(Dataset entries)

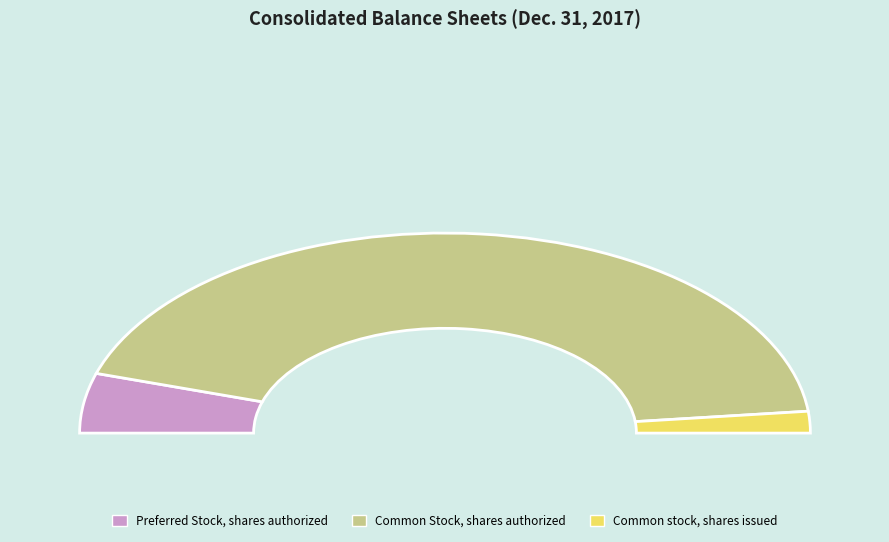

Is there any slice that represents more than half of the pie?

Yes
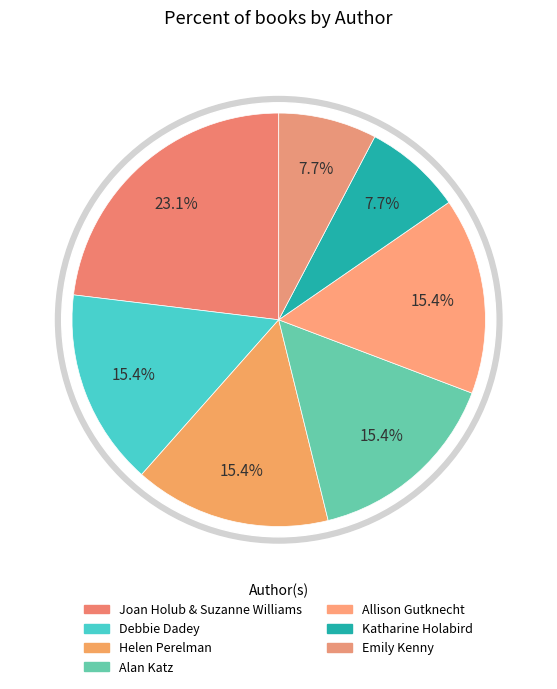

To the nearest percent, what portion does Alan Katz represent?

15%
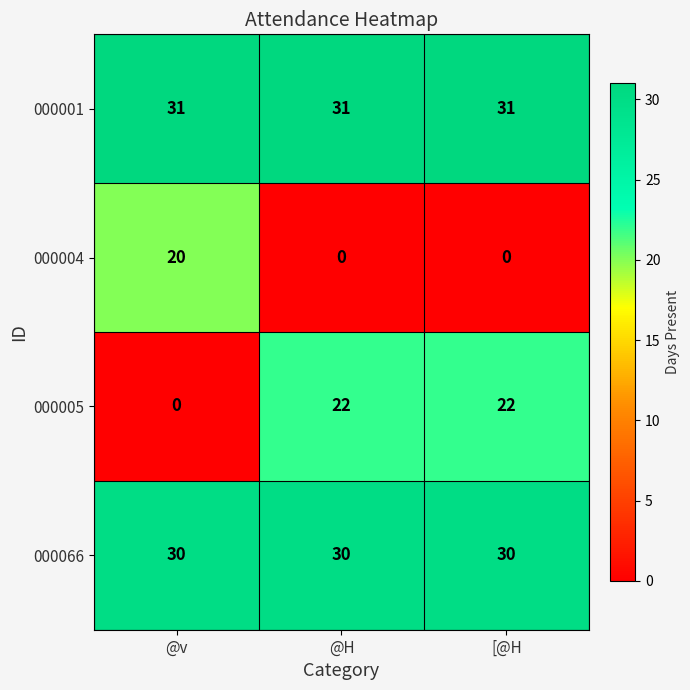

True or false: 000066 has a value of 30 at @v.

True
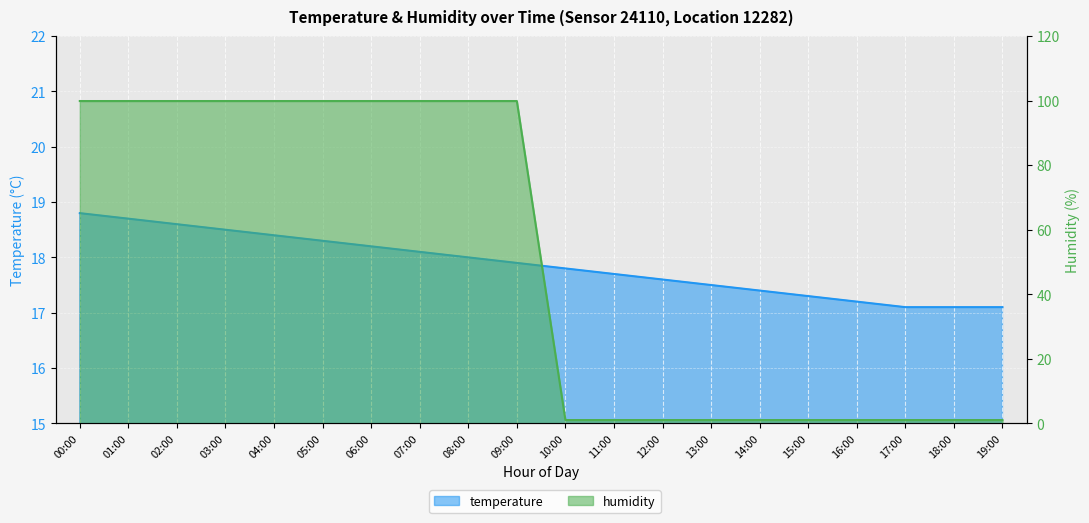

List the labels in order of humidity value, largest first.

00:00, 01:00, 02:00, 03:00, 04:00, 05:00, 06:00, 07:00, 08:00, 09:00, 10:00, 11:00, 12:00, 13:00, 14:00, 15:00, 16:00, 17:00, 18:00, 19:00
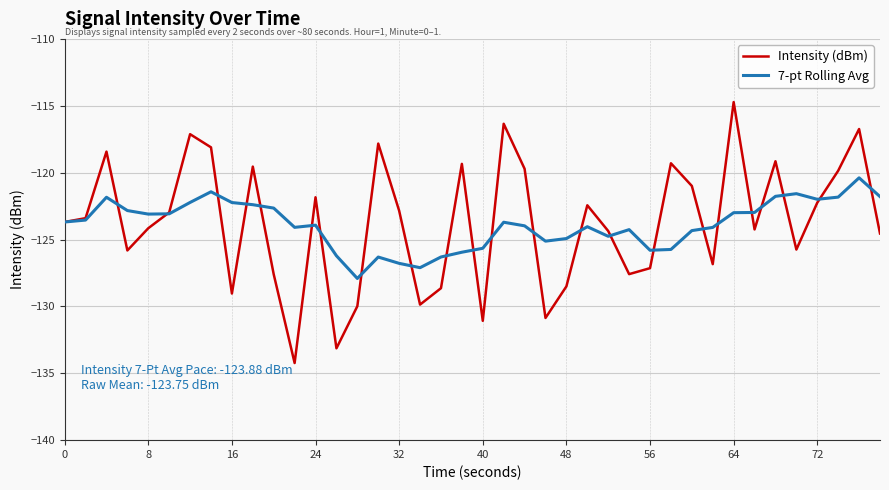

Which series has the widest spread of values?

Intensity (dBm)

● **PROBLEM DESCRIPTION**
Please copy all of the rows above word for word, omitting the pictures.

● **SOLVED EXERCISE**
Is there any slice that represents more than half of the pie?

Yes

To the nearest percent, what portion does Alan Katz represent?

15%

True or false: 000066 has a value of 30 at @v.

True

List the labels in order of humidity value, largest first.

00:00, 01:00, 02:00, 03:00, 04:00, 05:00, 06:00, 07:00, 08:00, 09:00, 10:00, 11:00, 12:00, 13:00, 14:00, 15:00, 16:00, 17:00, 18:00, 19:00

Which series has the widest spread of values?

Intensity (dBm)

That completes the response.